FIG. 1 is a sectional view showing an embodiment of the present invention.

FIG. 2 is a partial hydraulic circuit diagram of an example configured to control the hydraulic pressure of a clutch.

FIG. 3 is a diagram showing an ON / OFF state of upper and lower electromagnetic coils when duty control is performed on each electromagnetic coil to adjust hydraulic pressure.

FIG. 4 is a diagram showing a relationship between a duty ratio of upper and lower electromagnetic coils and a clutch pressure.

FIG. 5 is a diagram showing a relationship between elastic force according to each position of the armature and a current value for moving the armature.

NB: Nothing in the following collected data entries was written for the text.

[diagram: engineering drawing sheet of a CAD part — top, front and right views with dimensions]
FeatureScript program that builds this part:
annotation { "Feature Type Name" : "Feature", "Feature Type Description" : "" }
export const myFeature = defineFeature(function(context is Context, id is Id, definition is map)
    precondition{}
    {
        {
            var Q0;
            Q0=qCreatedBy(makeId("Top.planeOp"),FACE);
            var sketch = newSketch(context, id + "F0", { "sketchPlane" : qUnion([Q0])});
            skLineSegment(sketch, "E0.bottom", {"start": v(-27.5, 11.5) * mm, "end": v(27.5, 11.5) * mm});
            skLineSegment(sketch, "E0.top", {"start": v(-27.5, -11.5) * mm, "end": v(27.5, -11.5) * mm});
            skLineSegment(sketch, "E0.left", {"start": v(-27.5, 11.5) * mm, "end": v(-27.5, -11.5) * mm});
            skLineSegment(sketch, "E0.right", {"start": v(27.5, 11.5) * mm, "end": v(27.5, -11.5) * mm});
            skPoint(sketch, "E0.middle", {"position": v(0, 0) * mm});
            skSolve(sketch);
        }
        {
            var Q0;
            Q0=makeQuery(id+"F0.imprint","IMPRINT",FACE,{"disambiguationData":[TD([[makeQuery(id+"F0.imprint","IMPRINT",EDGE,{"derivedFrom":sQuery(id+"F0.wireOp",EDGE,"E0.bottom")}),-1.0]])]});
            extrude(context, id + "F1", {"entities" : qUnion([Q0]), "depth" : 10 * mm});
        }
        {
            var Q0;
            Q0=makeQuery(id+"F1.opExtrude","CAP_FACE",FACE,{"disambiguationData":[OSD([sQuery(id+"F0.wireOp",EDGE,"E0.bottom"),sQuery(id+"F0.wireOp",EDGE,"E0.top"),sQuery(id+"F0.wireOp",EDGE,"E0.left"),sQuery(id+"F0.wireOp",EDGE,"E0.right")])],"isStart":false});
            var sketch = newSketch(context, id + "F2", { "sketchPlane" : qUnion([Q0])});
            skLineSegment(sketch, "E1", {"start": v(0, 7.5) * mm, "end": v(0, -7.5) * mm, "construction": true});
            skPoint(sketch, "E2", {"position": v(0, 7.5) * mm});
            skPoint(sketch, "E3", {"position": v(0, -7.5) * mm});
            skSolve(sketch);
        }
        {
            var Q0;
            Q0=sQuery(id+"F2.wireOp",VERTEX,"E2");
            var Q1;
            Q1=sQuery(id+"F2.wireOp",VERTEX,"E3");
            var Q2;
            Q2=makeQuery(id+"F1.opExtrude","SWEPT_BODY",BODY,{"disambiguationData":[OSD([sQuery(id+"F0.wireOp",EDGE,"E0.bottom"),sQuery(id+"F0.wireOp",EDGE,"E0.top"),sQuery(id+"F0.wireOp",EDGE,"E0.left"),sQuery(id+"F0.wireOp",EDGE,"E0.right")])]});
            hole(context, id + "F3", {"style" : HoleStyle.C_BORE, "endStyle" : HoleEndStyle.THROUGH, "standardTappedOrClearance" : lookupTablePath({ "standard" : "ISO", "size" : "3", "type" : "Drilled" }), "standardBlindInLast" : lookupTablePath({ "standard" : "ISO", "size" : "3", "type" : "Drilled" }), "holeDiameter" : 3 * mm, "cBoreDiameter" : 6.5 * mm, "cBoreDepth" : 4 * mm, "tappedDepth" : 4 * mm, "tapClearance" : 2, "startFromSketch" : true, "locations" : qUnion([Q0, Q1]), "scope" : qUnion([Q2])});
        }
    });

FIG. 6 is a diagram showing a pulse signal for duty-controlling an electromagnetic coil for controlling hydraulic pressure and a duty ratio of a carrier wave of the pulse signal.

[Explanation of symbols]

 1 Armature 4 Output port 5 Input port 6 Drain port 9a, 9b Coil spring 10a, 10b Electromagnetic coil 12 Oil passage 13 Space part 14a, 14b Breaking mechanism

Claims (1)

[Claims] 1. A hydraulic control solenoid valve for operating an armature by an electromagnetic force to switch an output port to which hydraulic pressure is supplied between a drain port and an input port to communicate with each other, wherein the armatures are operated in directions opposite to each other. A pair of electromagnetic coils are arranged so as to face each other with the armature sandwiched therebetween, and an elastic member that elastically holds the armature at an intermediate position between the pair of electromagnetic coils is provided. One of the two ports is always in communication with the other port, and the other of the two ports is in communication with the other two ports. An oil passage is formed in the space, and the space is formed while the armature is operated by the one electromagnetic coil. A first blocking mechanism for blocking one of the other two ports from the other; A second shutoff mechanism is provided for shutting off the space from the other port of the other two ports in a state where the armature is operated by energizing the electromagnetic coil. Solenoid valve for hydraulic control.